Transitions can be caused by instances of violence, disaster (both natural and unnatural) and death. Developmental transitions that occur can also be sources of grief and loss. But some of these transitions can also reward us with a sense of accomplishment and joy.

That’s the topic of my column this month — the idea that as we age/stage, the process continues mixing into a wonderful confluence of … well, life experience. Counselors and counselor educators have a twofold responsibility. One is to our clients and students, and the other is to ourselves. Self-care, self-reflection and tending to our personal wellness are crucial activities that allow us to be the best practitioners, advisers, students and professors we can be — throughout any transition period.

What are these transitions that occur during certain aspects of our lives? One example is family transitions that take place because of remarriage, divorce, children leaving home or other events that throw off the balance of the family dynamic. It takes effort to recapture that family homeostasis. Another example is a career change or relocation that appears to be a positive step but causes upheaval in some way. Also consider the personal transitions that occur throughout your life, such as establishing independence as a young adult and moving away from home; making choices about your education or relationship status; reflecting on your sexual orientation or identity as an adult of any age/stage; or navigating the reality of someone you care deeply about becoming ill or dying.

Any of these transitions may involve grief, loss, anxiety or joy.
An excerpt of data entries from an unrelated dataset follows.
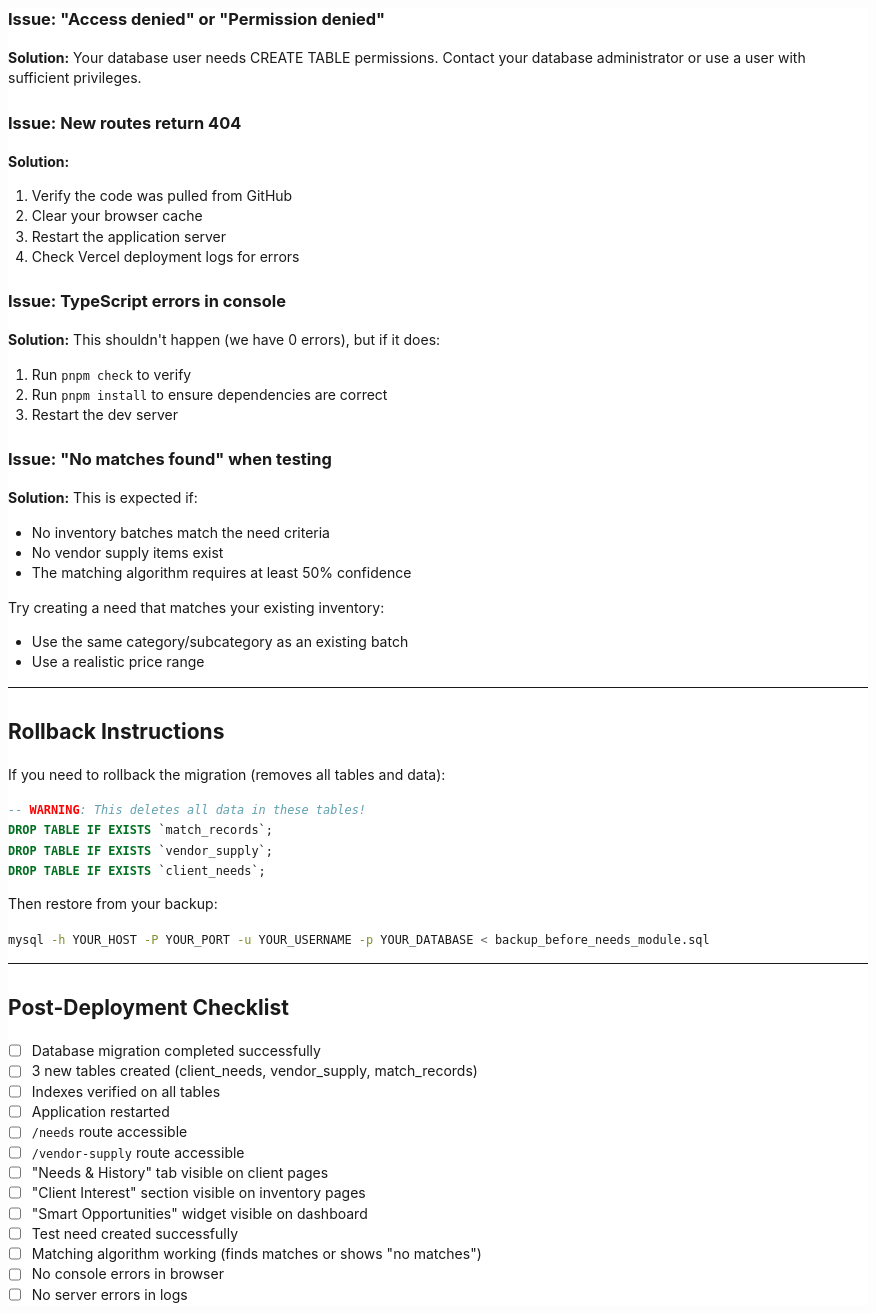 ### Issue: "Access denied" or "Permission denied"

**Solution:** Your database user needs CREATE TABLE permissions. Contact your database administrator or use a user with sufficient privileges.

### Issue: New routes return 404

**Solution:** 
1. Verify the code was pulled from GitHub
2. Clear your browser cache
3. Restart the application server
4. Check Vercel deployment logs for errors

### Issue: TypeScript errors in console

**Solution:** This shouldn't happen (we have 0 errors), but if it does:
1. Run `pnpm check` to verify
2. Run `pnpm install` to ensure dependencies are correct
3. Restart the dev server

### Issue: "No matches found" when testing

**Solution:** This is expected if:
- No inventory batches match the need criteria
- No vendor supply items exist
- The matching algorithm requires at least 50% confidence

Try creating a need that matches your existing inventory:
- Use the same category/subcategory as an existing batch
- Use a realistic price range

---

## Rollback Instructions

If you need to rollback the migration (removes all tables and data):

```sql
-- WARNING: This deletes all data in these tables!
DROP TABLE IF EXISTS `match_records`;
DROP TABLE IF EXISTS `vendor_supply`;
DROP TABLE IF EXISTS `client_needs`;
```

Then restore from your backup:
```bash
mysql -h YOUR_HOST -P YOUR_PORT -u YOUR_USERNAME -p YOUR_DATABASE < backup_before_needs_module.sql
```

---

## Post-Deployment Checklist

- [ ] Database migration completed successfully
- [ ] 3 new tables created (client_needs, vendor_supply, match_records)
- [ ] Indexes verified on all tables
- [ ] Application restarted
- [ ] `/needs` route accessible
- [ ] `/vendor-supply` route accessible
- [ ] "Needs & History" tab visible on client pages
- [ ] "Client Interest" section visible on inventory pages
- [ ] "Smart Opportunities" widget visible on dashboard
- [ ] Test need created successfully
- [ ] Matching algorithm working (finds matches or shows "no matches")
- [ ] No console errors in browser
- [ ] No server errors in logs
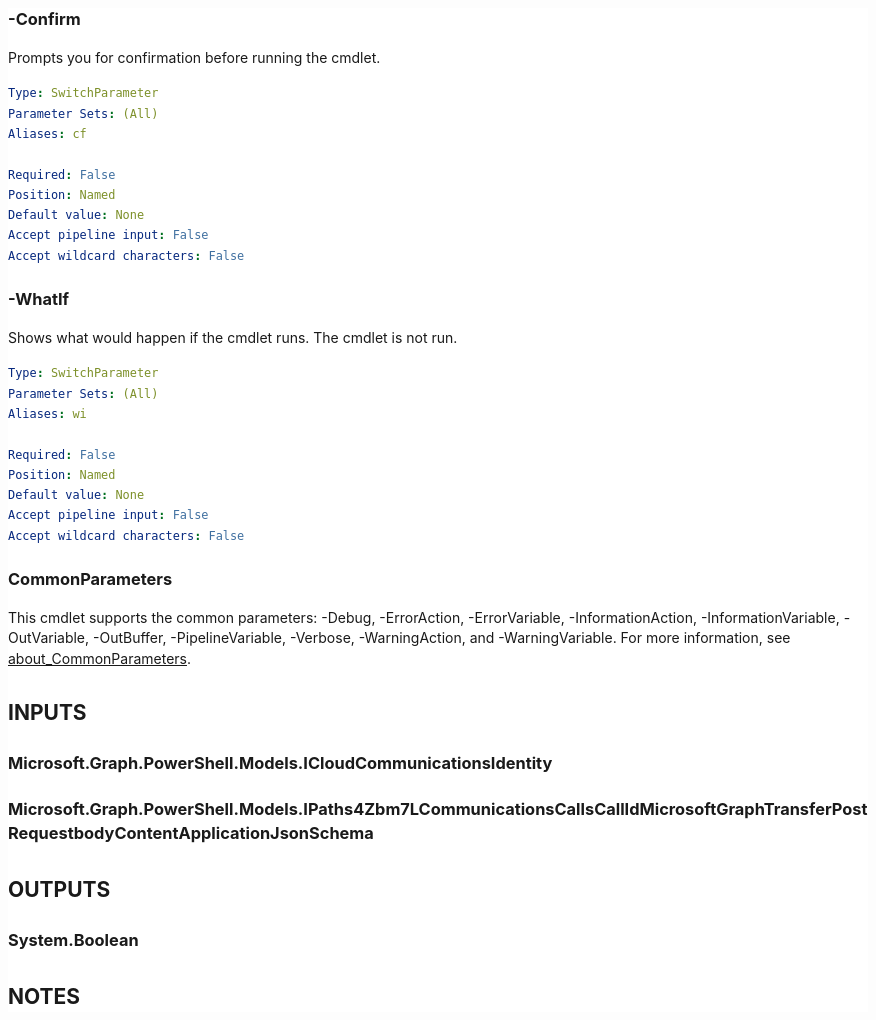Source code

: ### -Confirm
Prompts you for confirmation before running the cmdlet.

```yaml
Type: SwitchParameter
Parameter Sets: (All)
Aliases: cf

Required: False
Position: Named
Default value: None
Accept pipeline input: False
Accept wildcard characters: False
```

### -WhatIf
Shows what would happen if the cmdlet runs.
The cmdlet is not run.

```yaml
Type: SwitchParameter
Parameter Sets: (All)
Aliases: wi

Required: False
Position: Named
Default value: None
Accept pipeline input: False
Accept wildcard characters: False
```

### CommonParameters
This cmdlet supports the common parameters: -Debug, -ErrorAction, -ErrorVariable, -InformationAction, -InformationVariable, -OutVariable, -OutBuffer, -PipelineVariable, -Verbose, -WarningAction, and -WarningVariable. For more information, see [about_CommonParameters](http://go.microsoft.com/fwlink/?LinkID=113216).

## INPUTS

### Microsoft.Graph.PowerShell.Models.ICloudCommunicationsIdentity
### Microsoft.Graph.PowerShell.Models.IPaths4Zbm7LCommunicationsCallsCallIdMicrosoftGraphTransferPostRequestbodyContentApplicationJsonSchema
## OUTPUTS

### System.Boolean
## NOTES
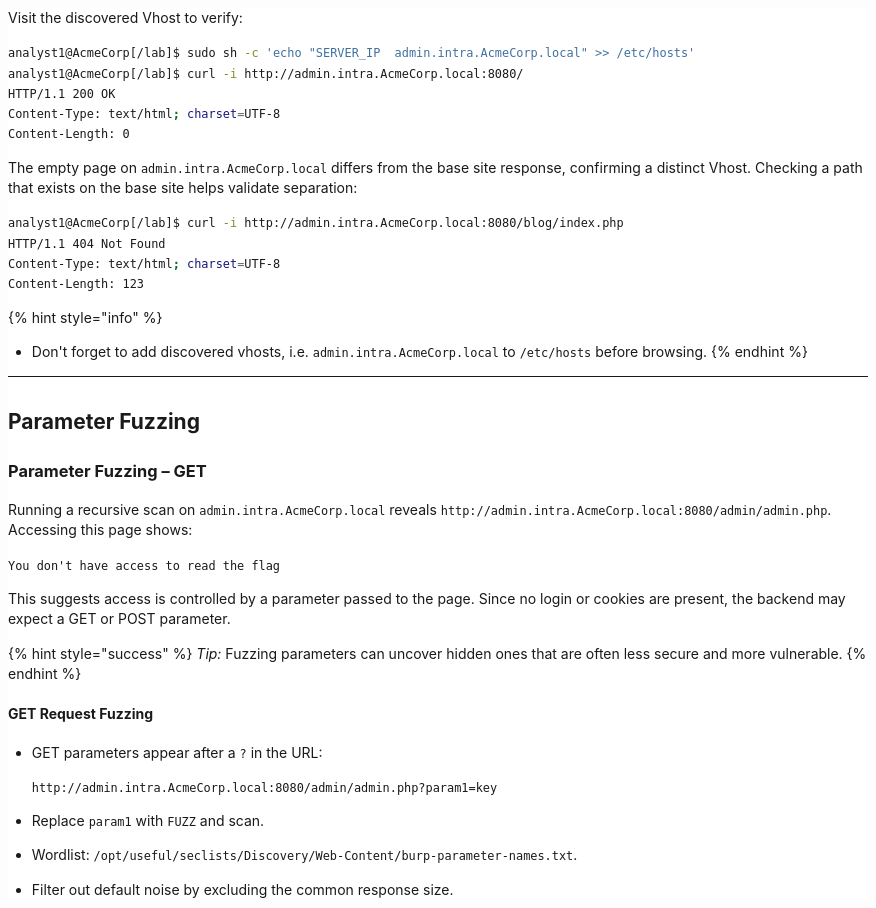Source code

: Visit the discovered Vhost to verify:

```bash
analyst1@AcmeCorp[/lab]$ sudo sh -c 'echo "SERVER_IP  admin.intra.AcmeCorp.local" >> /etc/hosts'
analyst1@AcmeCorp[/lab]$ curl -i http://admin.intra.AcmeCorp.local:8080/
HTTP/1.1 200 OK
Content-Type: text/html; charset=UTF-8
Content-Length: 0
```

The empty page on `admin.intra.AcmeCorp.local` differs from the base site response, confirming a distinct Vhost. Checking a path that exists on the base site helps validate separation:

```bash
analyst1@AcmeCorp[/lab]$ curl -i http://admin.intra.AcmeCorp.local:8080/blog/index.php
HTTP/1.1 404 Not Found
Content-Type: text/html; charset=UTF-8
Content-Length: 123
```

{% hint style="info" %}
* Don't forget to add discovered vhosts, i.e. `admin.intra.AcmeCorp.local` to `/etc/hosts` before browsing.
{% endhint %}

***

## Parameter Fuzzing

### Parameter Fuzzing – GET

Running a recursive scan on `admin.intra.AcmeCorp.local` reveals `http://admin.intra.AcmeCorp.local:8080/admin/admin.php`.\
Accessing this page shows:

```
You don't have access to read the flag
```

This suggests access is controlled by a parameter passed to the page. Since no login or cookies are present, the backend may expect a GET or POST parameter.

{% hint style="success" %}
_Tip:_ Fuzzing parameters can uncover hidden ones that are often less secure and more vulnerable.
{% endhint %}

#### GET Request Fuzzing

*   GET parameters appear after a `?` in the URL:

    ```
    http://admin.intra.AcmeCorp.local:8080/admin/admin.php?param1=key
    ```
* Replace `param1` with `FUZZ` and scan.
* Wordlist: `/opt/useful/seclists/Discovery/Web-Content/burp-parameter-names.txt`.
* Filter out default noise by excluding the common response size.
If we recognize these transitions and reactions within ourselves, it will be infinitely easier to work with clients and students, and we will be more effective in the process. When counselors view the developmental transitions that naturally take place across the life span as just that — natural — it can seem simpler to work through them.

The act of reevaluating, accepting and activating your resilience as a human being will greatly assist the work you do as a counselor, while also boosting your own life satisfaction. I witness this resiliency every time I speak to a group of counselors at a division, branch or region conference. I urge counselors to embrace their strength and their passion for action and advocacy. We need the spirit!

Every day, consider taking two positive steps or reframing two events that don’t appear at first glance to be supportive, life giving or even safe. If you put such situations into a reframe of strength, they might just become different in your mind. This might entail the idea that the event is a natural progression or, if not, that an event or action can be influenced by your positive energy, resilience or pure dogged determination. Your influence would be a wonderful addition to reimagining any event. Are you willing to try that in your life?

I also want to share some news about our ACA 2017 Conference & Expo in San Francisco. To embrace the many areas of the profession in which our members specialize, we continue honing our education offerings. Each month leading up to the conference, I’ll highlight a few special aspects of the program in this column. So what’s being offered? Here are just a few examples to whet your appetite: 53 sessions on clinical mental health counseling, 29 sessions on LGBTQ issues, 29 sessions on diversity/multicultural counseling and 26 sessions on school counseling. To view the individual education session titles, organized by topic tracks, go to San Francisco, here we come!

Enjoy the Thanksgiving holiday. We have much to be thankful for!